Sarah wrote those moments on separate index cards. She didn't number them. She didn't mark act breaks. She just wrote scenes that connected those emotional beats with compelling questions.

Three weeks later, she had 40,000 words and a clear path forward. When she looked back, her "moments" had naturally fallen into a three-act structure—but she'd never felt constrained by it because she'd approached it obliquely.

Why This Works

The Sideways Blueprint Technique works because it aligns with how stories actually function. Structure isn't a cage you build and then fill with story—it's the skeleton that grows from the story's living tissue.

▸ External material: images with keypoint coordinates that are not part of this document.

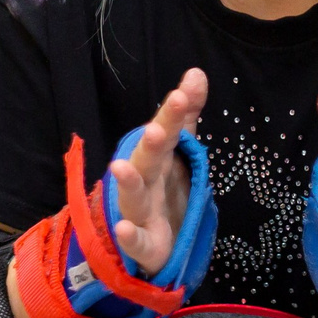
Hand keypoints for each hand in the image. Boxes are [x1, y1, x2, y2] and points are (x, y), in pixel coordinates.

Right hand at [107, 68, 206, 270]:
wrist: (156, 243)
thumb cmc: (165, 189)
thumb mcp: (180, 151)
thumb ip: (186, 114)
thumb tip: (196, 73)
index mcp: (156, 159)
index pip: (165, 133)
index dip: (172, 116)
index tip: (183, 94)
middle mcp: (145, 181)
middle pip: (146, 160)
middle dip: (150, 145)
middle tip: (155, 130)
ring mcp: (141, 213)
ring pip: (133, 197)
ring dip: (128, 183)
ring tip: (121, 167)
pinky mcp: (145, 245)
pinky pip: (136, 242)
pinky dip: (129, 237)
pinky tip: (124, 229)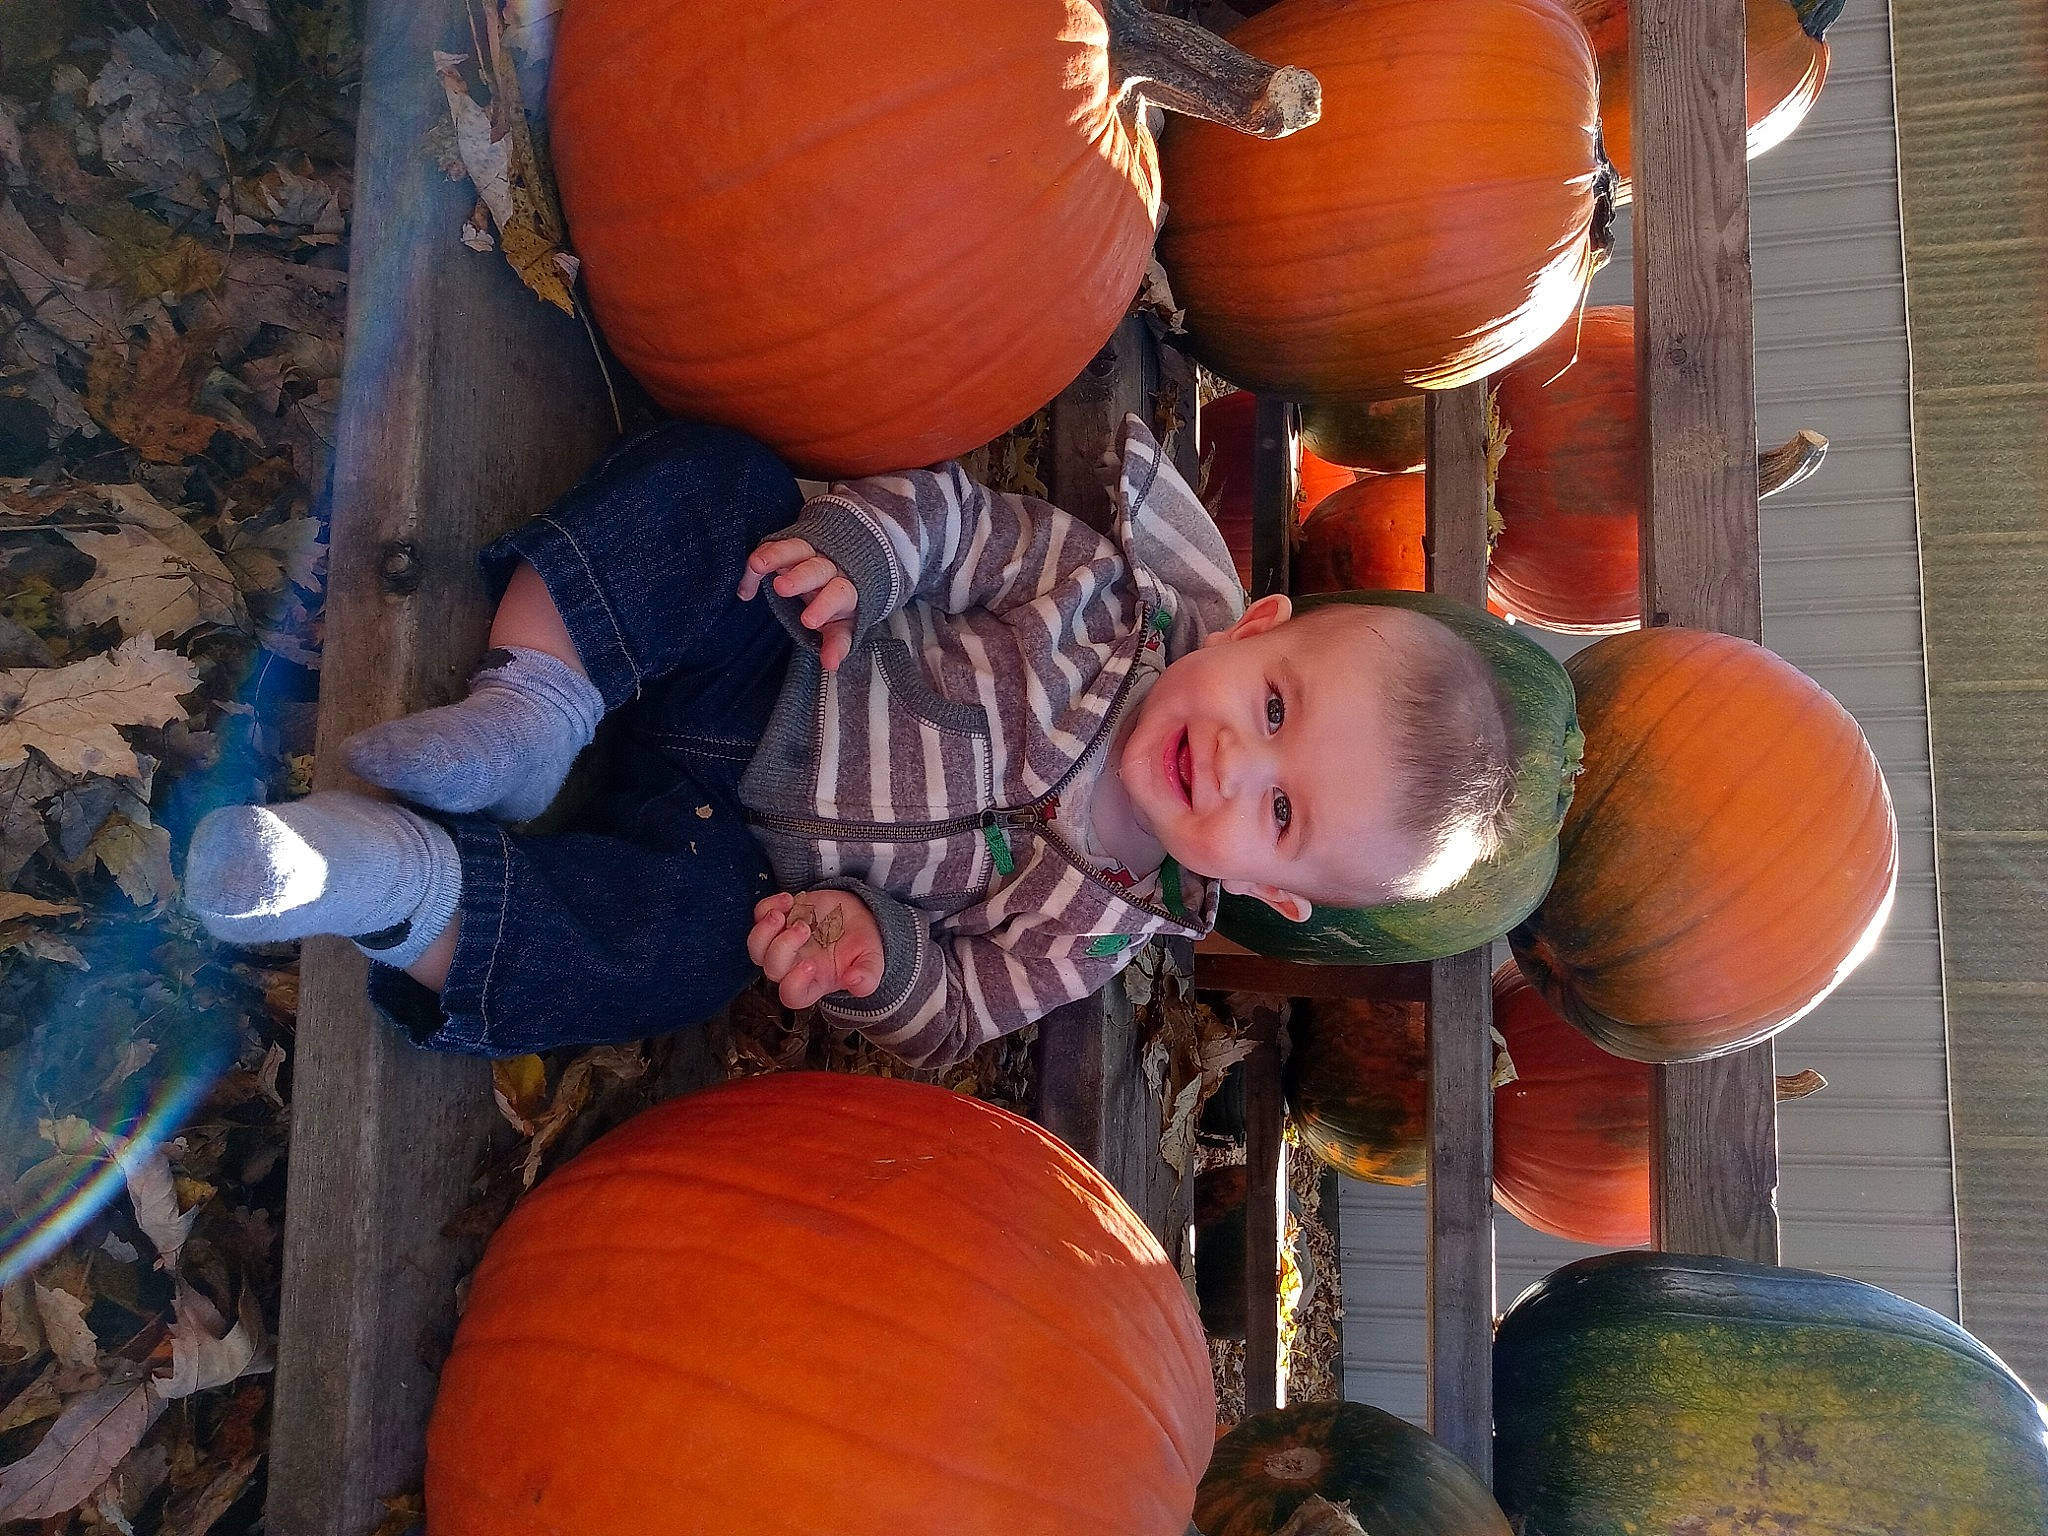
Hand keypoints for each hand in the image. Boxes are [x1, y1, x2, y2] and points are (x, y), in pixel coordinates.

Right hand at [738, 536, 856, 669]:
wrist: (846, 568)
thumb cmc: (840, 604)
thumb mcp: (842, 625)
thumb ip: (837, 644)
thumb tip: (831, 665)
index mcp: (845, 591)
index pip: (839, 596)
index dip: (824, 607)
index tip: (808, 621)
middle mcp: (829, 569)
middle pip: (817, 570)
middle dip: (800, 578)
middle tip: (782, 587)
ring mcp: (810, 554)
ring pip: (796, 550)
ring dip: (777, 557)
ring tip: (757, 565)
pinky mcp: (792, 545)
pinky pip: (776, 545)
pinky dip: (763, 555)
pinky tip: (753, 567)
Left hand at [747, 889, 884, 1009]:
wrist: (859, 915)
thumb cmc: (862, 944)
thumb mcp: (873, 961)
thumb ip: (867, 977)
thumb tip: (855, 983)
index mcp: (814, 983)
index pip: (792, 995)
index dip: (794, 983)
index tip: (811, 964)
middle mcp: (793, 966)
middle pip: (771, 968)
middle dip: (783, 947)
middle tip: (804, 928)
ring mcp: (783, 943)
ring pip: (756, 947)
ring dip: (764, 930)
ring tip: (783, 914)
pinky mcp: (779, 920)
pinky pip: (758, 917)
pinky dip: (768, 906)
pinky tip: (789, 900)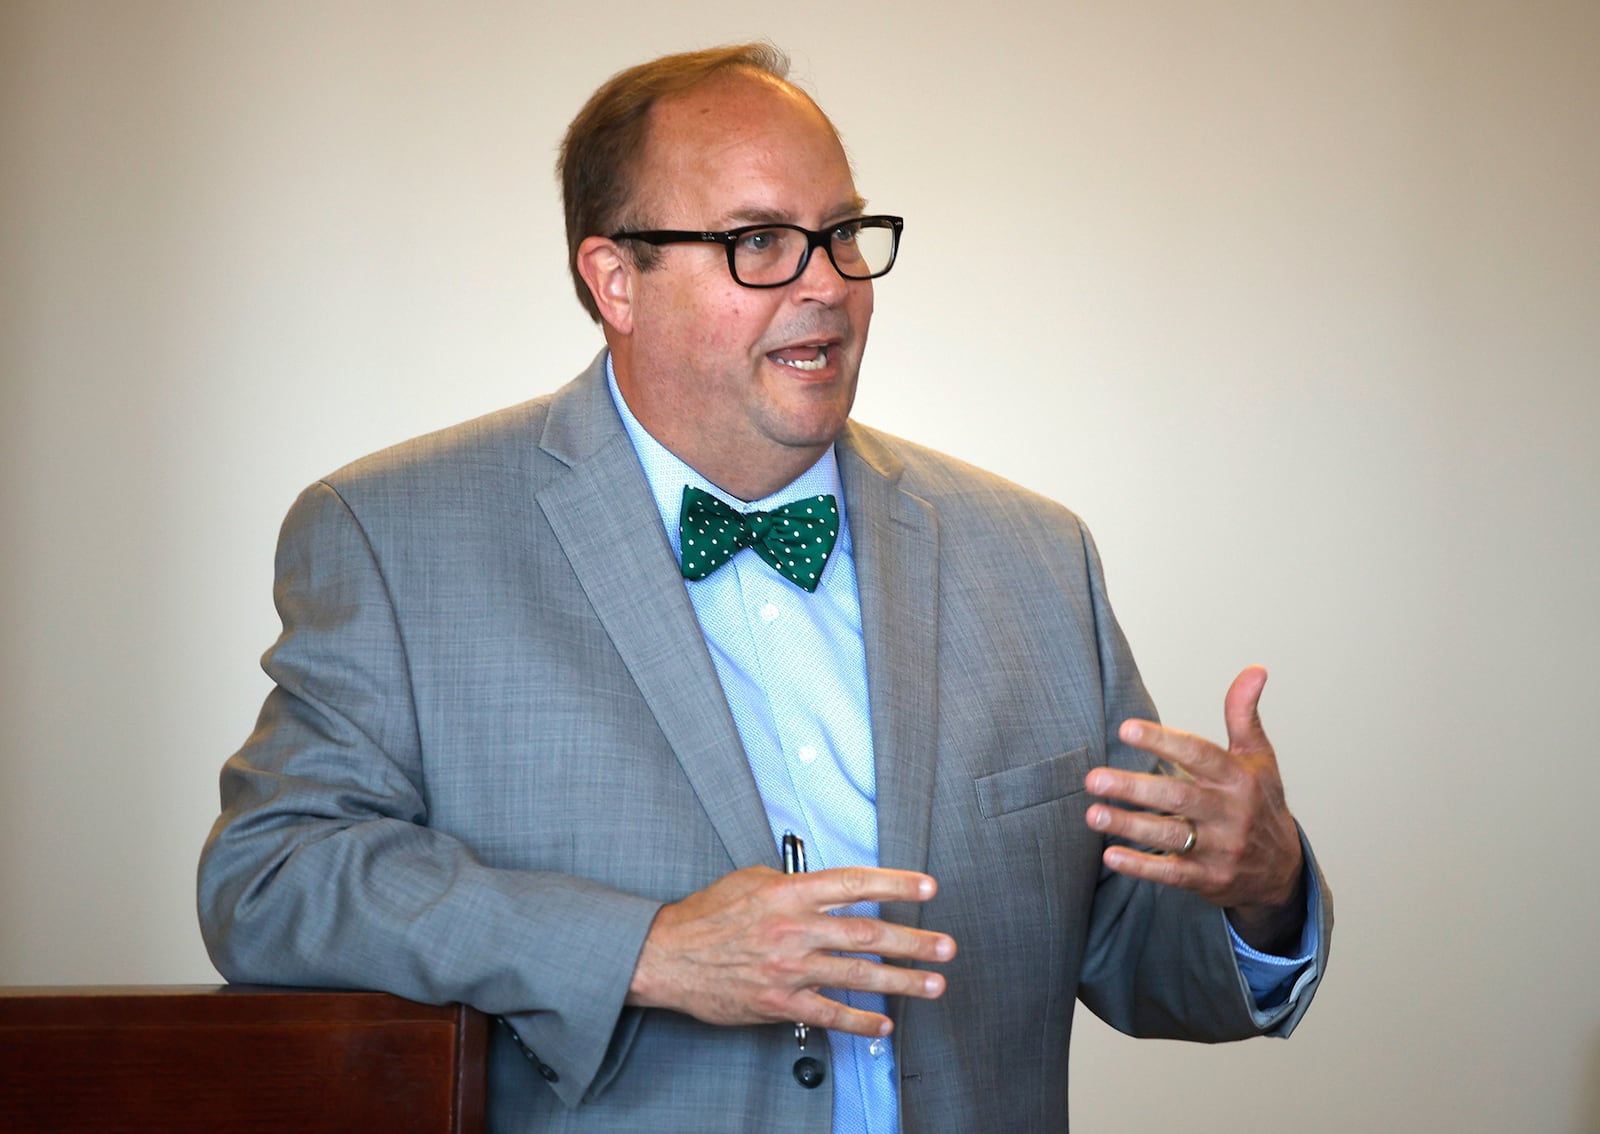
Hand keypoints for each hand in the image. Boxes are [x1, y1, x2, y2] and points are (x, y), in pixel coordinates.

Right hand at [627, 864, 955, 1036]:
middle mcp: (794, 929)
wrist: (666, 957)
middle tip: (945, 945)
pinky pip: (829, 1014)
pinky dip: (860, 1021)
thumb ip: (791, 882)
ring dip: (901, 981)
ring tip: (932, 984)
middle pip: (868, 933)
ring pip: (858, 974)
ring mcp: (789, 969)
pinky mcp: (779, 1002)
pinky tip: (884, 1024)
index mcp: (789, 893)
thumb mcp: (749, 880)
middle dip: (914, 940)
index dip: (895, 883)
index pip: (854, 884)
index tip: (928, 887)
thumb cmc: (705, 916)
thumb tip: (824, 886)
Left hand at [1084, 666, 1305, 952]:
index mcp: (1240, 778)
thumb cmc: (1261, 804)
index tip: (1126, 729)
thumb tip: (1255, 668)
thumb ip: (1244, 714)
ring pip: (1171, 836)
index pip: (1199, 754)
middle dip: (1135, 787)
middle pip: (1179, 796)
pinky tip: (1110, 855)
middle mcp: (1231, 813)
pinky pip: (1172, 874)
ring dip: (1130, 825)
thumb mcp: (1259, 758)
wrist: (1283, 870)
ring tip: (1093, 814)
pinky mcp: (1208, 879)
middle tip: (1094, 778)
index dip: (1163, 741)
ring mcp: (1220, 848)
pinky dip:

When you pursue good structure directly, you're writing from the outside in, which makes every choice feel arbitrary and overwhelming. When you pursue emotional journey and let structure emerge, you're writing from the inside out. The choices feel inevitable.

Your Next Move

Put down your beat sheet. Close your story structure book (just for now—they're not the enemy).

Write one paragraph about your story's emotional journey. Then write five moments that create that journey. Nothing more.

You're not avoiding structure. You're approaching it the way McKee's characters approach their desires—obliquely, organically, and far more effectively than you ever could head-on.

Sometimes the best way to hit your target is to stop aiming directly at it.